Problem:
Set the listing down again in full, word for word, with the pictures left out.

Stored data:
-- Opening Marker --

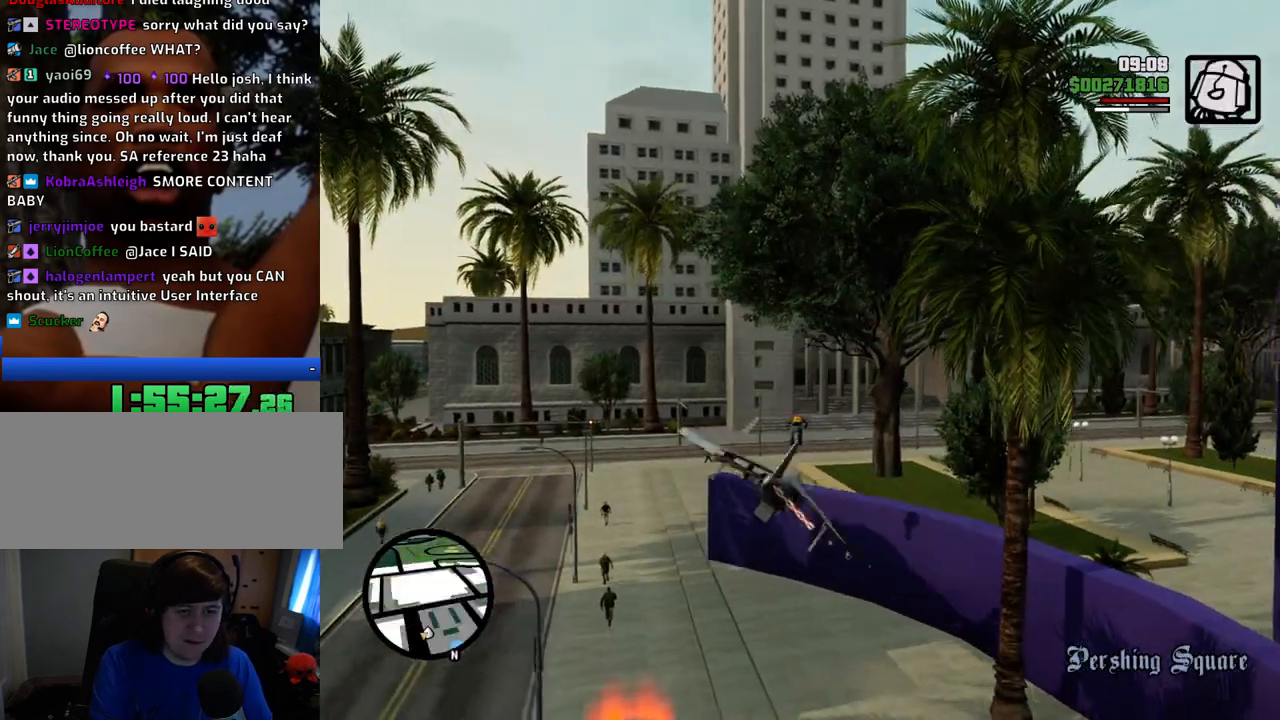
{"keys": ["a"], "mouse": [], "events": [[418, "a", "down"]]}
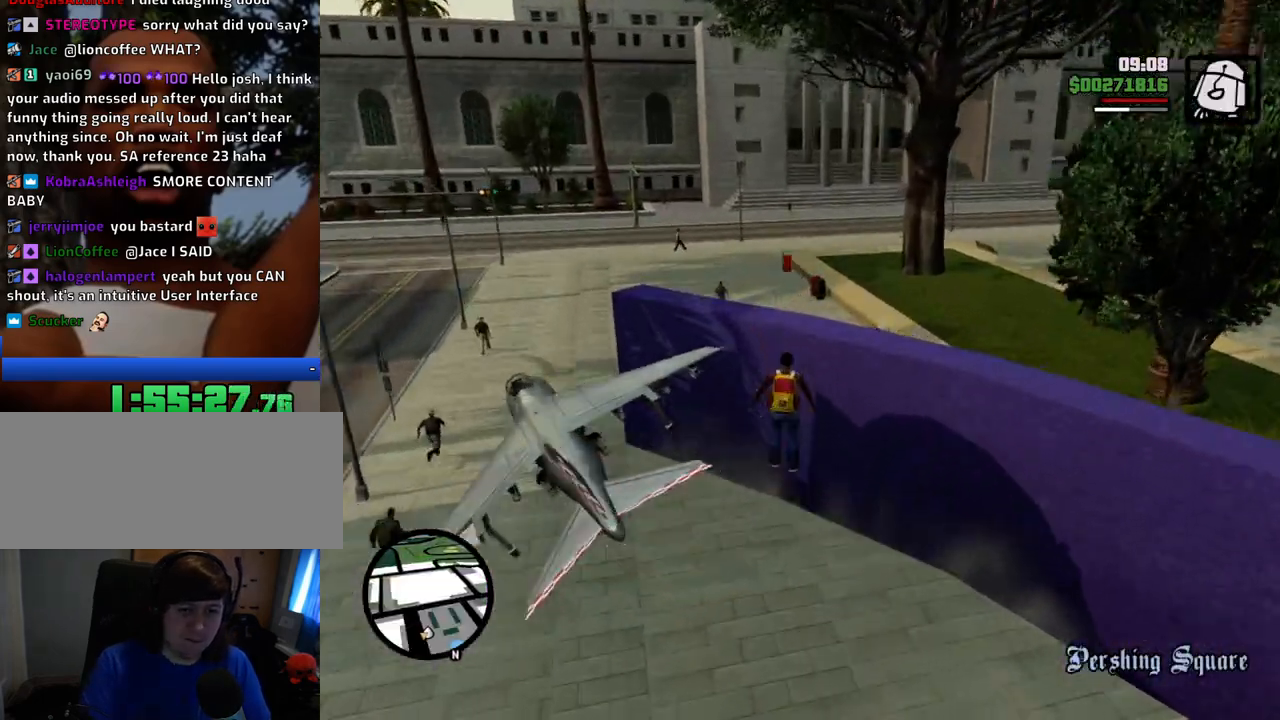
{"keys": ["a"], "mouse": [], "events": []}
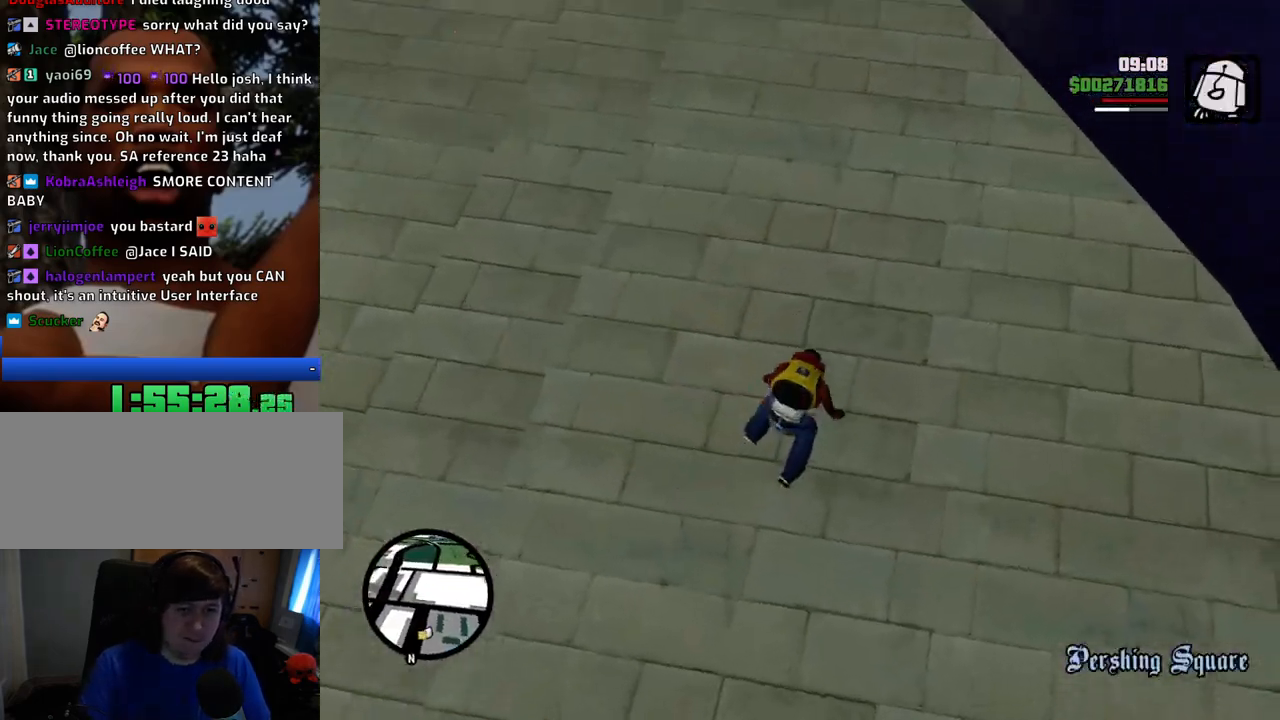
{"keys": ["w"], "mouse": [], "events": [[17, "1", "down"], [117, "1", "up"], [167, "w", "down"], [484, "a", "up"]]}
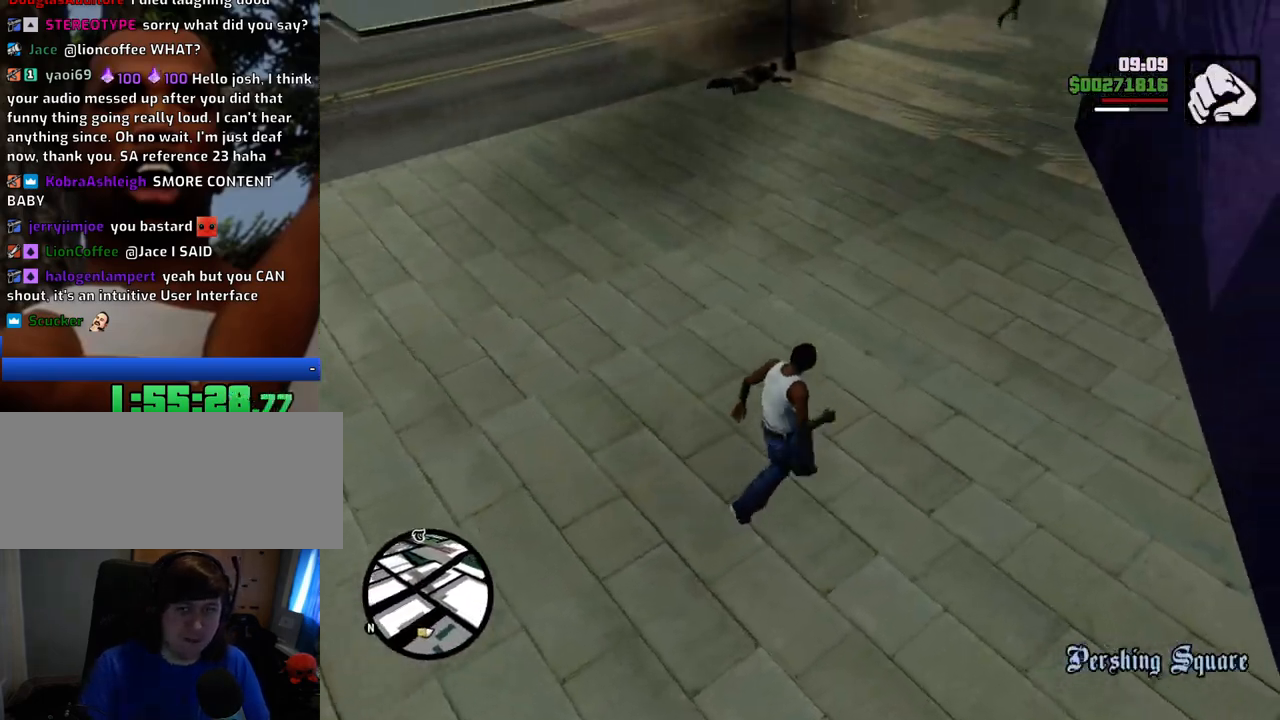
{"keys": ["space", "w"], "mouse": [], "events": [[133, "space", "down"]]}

-- Closing Marker --

Task response:
{"keys": ["a"], "mouse": [], "events": [[418, "a", "down"]]}
{"keys": ["a"], "mouse": [], "events": []}
{"keys": ["w"], "mouse": [], "events": [[17, "1", "down"], [117, "1", "up"], [167, "w", "down"], [484, "a", "up"]]}
{"keys": ["space", "w"], "mouse": [], "events": [[133, "space", "down"]]}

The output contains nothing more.